A month ago or so I started treatment for my ADHD. I didn’t know what to expect but I was scared of the change. I am 34 years old and I was diagnosed by a psychiatrist as an adult but ADHD was mentioned way before that when I was in primary school. In the 80’s and early 90’s in Mexico ADHD was a taboo as any other mental health related illness. Parents were terrified to hear their perfect children weren’t ‘perfect’ and so it was brushed under the carpet in many cases. I coped well on my own for some years, my mum had more report cards for me than for my siblings and more parent-teacher meetings where she would hear things like “She’s very creative. She has an overactive imagination. She’s always in her own world. Her grades are good, the problem is she distracts the other children.” Then my mum would ask me nicely to please try to focus at school because I was distracting the other children, and that was it. In retrospect, it’s very obvious that my mum also has a mild form of ADD.
When I reached the 5th grade and we were moved to a public school I was quickly labeled as ‘the posh newbie’ and ‘the class clown’ but things got bad in 7th grade when I was moved to a very strict school and I started to get very bad grades and lots of bad behaviour report cards. I was accused of being rebelious and a brat and I hated school from then on and I dropped out in high school.
That’s when I started to wonder if there was something wrong with me. Why couldn’t I just be like my sister or my brother and just behave and focus and enjoy school? Why did I hate it so much when everyone else was clearly having an OK time. I started to think I was the problem and I began self-harming and disordered eating as a coping mechanism. After a couple of years of suffering in silence, I started to read more about ADHD and noticed I never outgrew it. At that point I was also working as a freelance graphic designer and illustrator so I was taking advantage of the overactive mind and the creativity that I somewhat attributed to ADHD. I had terrible insomnia but I would use the night time to work and I didn’t think I needed treatment, well at least I wasn’t getting report cards anymore right? I never thought that being so impulsive and having a short fuse as well as getting bored with every single job and not lasting in any of them were signs that I probably did need treatment.

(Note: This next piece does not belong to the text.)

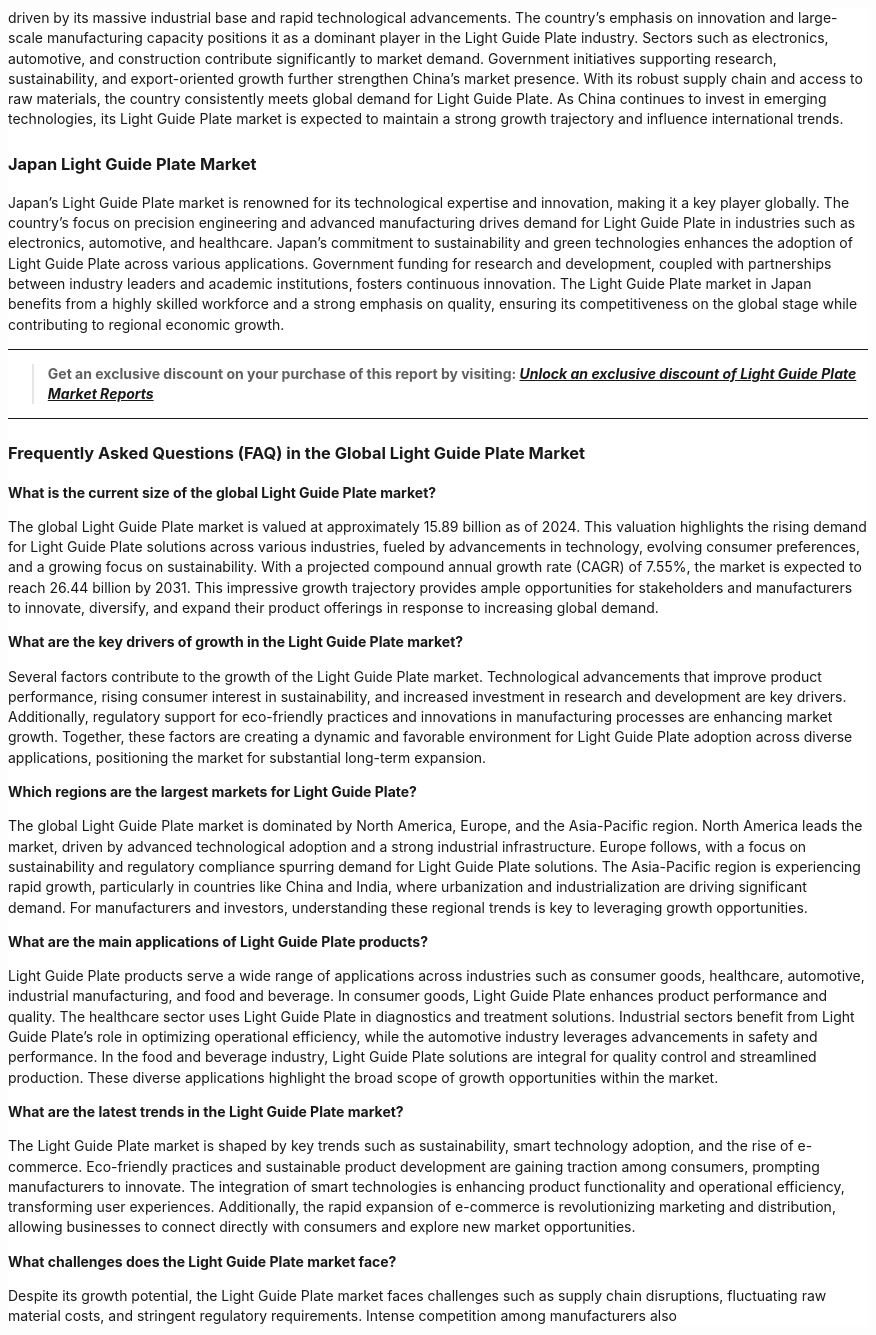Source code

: driven by its massive industrial base and rapid technological advancements. The country&rsquo;s emphasis on innovation and large-scale manufacturing capacity positions it as a dominant player in the Light Guide Plate industry. Sectors such as electronics, automotive, and construction contribute significantly to market demand. Government initiatives supporting research, sustainability, and export-oriented growth further strengthen China&rsquo;s market presence. With its robust supply chain and access to raw materials, the country consistently meets global demand for Light Guide Plate. As China continues to invest in emerging technologies, its Light Guide Plate market is expected to maintain a strong growth trajectory and influence international trends.</p><h3>Japan Light Guide Plate Market</h3><p>Japan&rsquo;s Light Guide Plate market is renowned for its technological expertise and innovation, making it a key player globally. The country&rsquo;s focus on precision engineering and advanced manufacturing drives demand for Light Guide Plate in industries such as electronics, automotive, and healthcare. Japan&rsquo;s commitment to sustainability and green technologies enhances the adoption of Light Guide Plate across various applications. Government funding for research and development, coupled with partnerships between industry leaders and academic institutions, fosters continuous innovation. The Light Guide Plate market in Japan benefits from a highly skilled workforce and a strong emphasis on quality, ensuring its competitiveness on the global stage while contributing to regional economic growth.</p><hr /><blockquote><p><strong>Get an exclusive discount on your purchase of this report by visiting: <em><a href="://marketresearchpulse.com/ask-for-discount/55785?utm_source=Github&amp;utm_medium=0116">Unlock an exclusive discount of Light Guide Plate Market Reports</a></em>&nbsp;</strong></p></blockquote><hr /><h3>Frequently Asked Questions (FAQ) in the Global Light Guide Plate Market</h3><p><strong>What is the current size of the global Light Guide Plate market?</strong></p><p>The global Light Guide Plate market is valued at approximately 15.89 billion as of 2024. This valuation highlights the rising demand for Light Guide Plate solutions across various industries, fueled by advancements in technology, evolving consumer preferences, and a growing focus on sustainability. With a projected compound annual growth rate (CAGR) of 7.55%, the market is expected to reach 26.44 billion by 2031. This impressive growth trajectory provides ample opportunities for stakeholders and manufacturers to innovate, diversify, and expand their product offerings in response to increasing global demand.</p><p><strong>What are the key drivers of growth in the Light Guide Plate market?</strong></p><p>Several factors contribute to the growth of the Light Guide Plate market. Technological advancements that improve product performance, rising consumer interest in sustainability, and increased investment in research and development are key drivers. Additionally, regulatory support for eco-friendly practices and innovations in manufacturing processes are enhancing market growth. Together, these factors are creating a dynamic and favorable environment for Light Guide Plate adoption across diverse applications, positioning the market for substantial long-term expansion.</p><p><strong>Which regions are the largest markets for Light Guide Plate?</strong></p><p>The global Light Guide Plate market is dominated by North America, Europe, and the Asia-Pacific region. North America leads the market, driven by advanced technological adoption and a strong industrial infrastructure. Europe follows, with a focus on sustainability and regulatory compliance spurring demand for Light Guide Plate solutions. The Asia-Pacific region is experiencing rapid growth, particularly in countries like China and India, where urbanization and industrialization are driving significant demand. For manufacturers and investors, understanding these regional trends is key to leveraging growth opportunities.</p><p><strong>What are the main applications of Light Guide Plate products?</strong></p><p>Light Guide Plate products serve a wide range of applications across industries such as consumer goods, healthcare, automotive, industrial manufacturing, and food and beverage. In consumer goods, Light Guide Plate enhances product performance and quality. The healthcare sector uses Light Guide Plate in diagnostics and treatment solutions. Industrial sectors benefit from Light Guide Plate&rsquo;s role in optimizing operational efficiency, while the automotive industry leverages advancements in safety and performance. In the food and beverage industry, Light Guide Plate solutions are integral for quality control and streamlined production. These diverse applications highlight the broad scope of growth opportunities within the market.</p><p><strong>What are the latest trends in the Light Guide Plate market?</strong></p><p>The Light Guide Plate market is shaped by key trends such as sustainability, smart technology adoption, and the rise of e-commerce. Eco-friendly practices and sustainable product development are gaining traction among consumers, prompting manufacturers to innovate. The integration of smart technologies is enhancing product functionality and operational efficiency, transforming user experiences. Additionally, the rapid expansion of e-commerce is revolutionizing marketing and distribution, allowing businesses to connect directly with consumers and explore new market opportunities.</p><p><strong>What challenges does the Light Guide Plate market face?</strong></p><p>Despite its growth potential, the Light Guide Plate market faces challenges such as supply chain disruptions, fluctuating raw material costs, and stringent regulatory requirements. Intense competition among manufacturers also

Then I met my husband and we started a band, and music making and performing took over my life for a few years which was good as there was no need to stick to a routine, my husband took charge of all the ‘grown up’ things like paying bills and stuff like that. So I thought that was ok, until we decided to move to the UK and I realised that without family around and with my husband working full time I had to rely on myself more which seemed very difficult. Suddenly I was unable to cope again and I felt very overwhelmed with responsabilities and normal life things. I went to my GP and was diagnosed with Generalised Anxiety Disorder, I mentioned the ADHD but the GP thought that CBT would help me with both things so I was referred to CBT. I found it interesting and it did help me control panic attacks and anxiety but the therapists agreed that the root of the problem wasn’t addressed and that I would benefit from ADHD treatment. I was referred to a psychiatrist but there was a waiting list of two years for the appointment, so I had to wait, and wait I did. I also found out I was pregnant literally two weeks before going to the psychiatrist so the Doctor diagnosed me with Adult ADHD/ADD combined, recommended I took Ritalin after I had the baby and stopped breastfeeding. Another two years passed until that happened and now for the first time in my life, I am on Ritalin.
The Doctor started me on 10 mg once a day for the first week and then twice a day for the next week. The first day I took it I felt like all the fuzz in my brain had been washed away and I was excited. I felt no anxiety and I had a really good sleep that first night. I don’t know if the relief of finally getting treatment also played a part on that happiness or if I was experiencing a placebo effect, but whatever it was, it was great. I even ordered Chinese food on the phone, without feeling terrfied of fucking up my order or that they wouldn’t understand me, etc. I felt like I knew exactly what I was going to say and I could focus well enough to make an order. I never, ever felt like that before so I thought it was a miracle. Then I noticed that after a few hours I was back to my normal self. Same happened when I started taking it twice a day. I would feel more stable, focused and less impulsive for a few hours after taking the pill and then back to my old self but with the added discomfort of getting incredibly sleepy in between doses. It wouldn’t be a problem if I could sneak in a nap but with a toddler in the house who absolutely refuses to nap, this is impossible. So here I am still taking 10 mg twice a day and I wonder if I should ask my Doctor to increase the dose, and I don’t know how to ask this. I suppose I just have to explain all of this to him in this way. I just get nervous with Doctors so I start more or less rambling. I guess he’s used to it, but oh well.
I decided to write this blog post so I can look back on it after a while and see what difference I notice from starting treatment and so on.